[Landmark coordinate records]
++++++
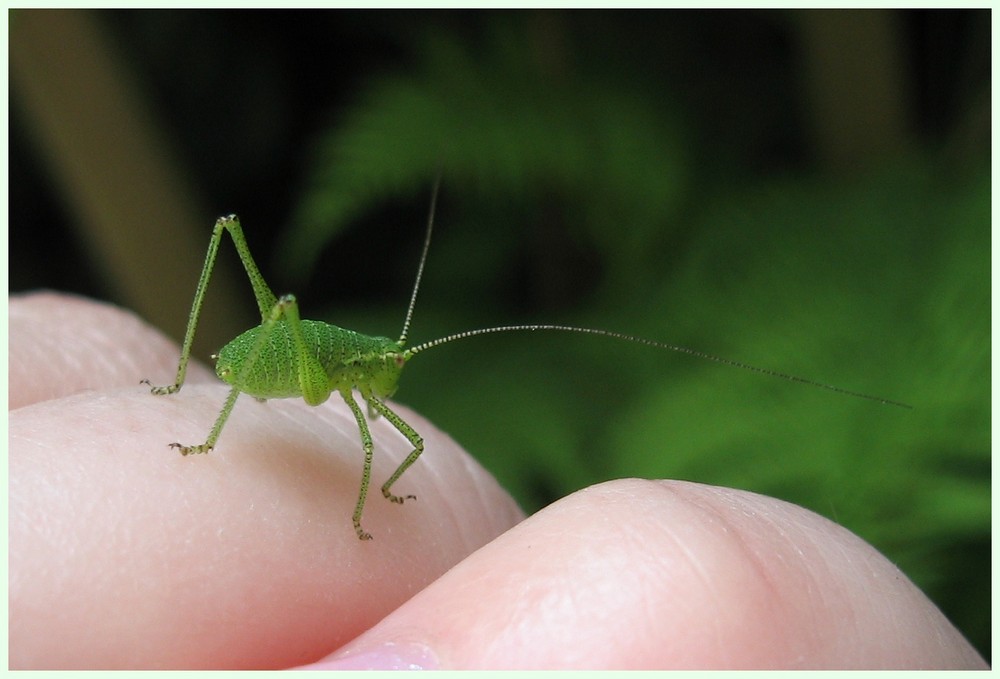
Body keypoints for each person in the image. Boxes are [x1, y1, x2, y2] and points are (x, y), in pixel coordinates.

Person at [9, 292, 987, 670]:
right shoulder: (336, 377)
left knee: (398, 460)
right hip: (272, 363)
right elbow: (349, 408)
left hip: (295, 373)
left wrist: (370, 498)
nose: (391, 379)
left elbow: (386, 447)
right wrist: (205, 417)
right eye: (387, 369)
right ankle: (190, 398)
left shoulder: (375, 397)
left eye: (391, 368)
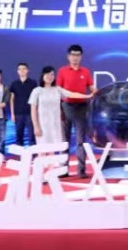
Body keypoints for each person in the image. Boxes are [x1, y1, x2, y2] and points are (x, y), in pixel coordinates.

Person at [29, 66, 92, 171]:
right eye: (47, 74)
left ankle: (50, 174)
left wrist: (87, 96)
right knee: (42, 150)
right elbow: (33, 110)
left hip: (55, 125)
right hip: (42, 125)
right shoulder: (37, 91)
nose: (50, 76)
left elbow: (71, 94)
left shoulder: (57, 89)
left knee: (53, 150)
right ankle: (40, 174)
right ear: (42, 75)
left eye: (52, 75)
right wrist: (36, 127)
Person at [56, 45, 97, 177]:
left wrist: (97, 93)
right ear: (68, 56)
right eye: (73, 55)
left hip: (81, 108)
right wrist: (59, 109)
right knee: (64, 141)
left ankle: (81, 170)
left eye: (78, 55)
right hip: (66, 107)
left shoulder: (85, 71)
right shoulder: (62, 71)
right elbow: (58, 91)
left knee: (81, 141)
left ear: (81, 57)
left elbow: (92, 88)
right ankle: (63, 170)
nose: (75, 57)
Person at [9, 63, 38, 148]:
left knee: (32, 136)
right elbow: (12, 99)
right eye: (20, 69)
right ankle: (20, 154)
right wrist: (12, 114)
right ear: (17, 71)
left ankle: (33, 154)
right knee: (19, 136)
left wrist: (36, 113)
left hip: (30, 113)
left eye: (24, 69)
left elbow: (36, 99)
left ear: (27, 70)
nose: (22, 71)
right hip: (18, 114)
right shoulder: (14, 84)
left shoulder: (33, 83)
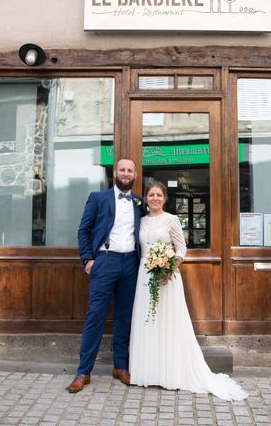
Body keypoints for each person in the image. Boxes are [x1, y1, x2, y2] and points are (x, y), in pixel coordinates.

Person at [129, 181, 248, 402]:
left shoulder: (172, 219)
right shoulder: (141, 221)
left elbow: (182, 247)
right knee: (148, 320)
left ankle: (171, 373)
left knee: (168, 322)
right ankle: (148, 371)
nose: (155, 198)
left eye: (159, 195)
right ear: (145, 198)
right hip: (144, 275)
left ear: (164, 198)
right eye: (151, 195)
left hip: (167, 276)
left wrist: (170, 267)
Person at [67, 158, 145, 394]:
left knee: (124, 317)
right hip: (105, 261)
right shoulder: (98, 198)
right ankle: (83, 371)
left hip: (130, 262)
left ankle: (120, 366)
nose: (126, 173)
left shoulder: (139, 202)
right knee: (95, 316)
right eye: (122, 169)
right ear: (115, 173)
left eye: (130, 170)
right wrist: (88, 258)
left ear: (135, 175)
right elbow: (84, 229)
++++++
(Problem details): Look over the records. Copy the lines that include the word "shoulder".

(Your solution):
right shoulder: (336, 377)
left shoulder: (375, 397)
right shoulder: (37, 91)
left shoulder: (57, 89)
left shoulder: (85, 71)
right shoulder: (62, 71)
right shoulder: (14, 84)
left shoulder: (33, 83)
left shoulder: (172, 219)
right shoulder: (141, 221)
right shoulder: (98, 198)
left shoulder: (139, 202)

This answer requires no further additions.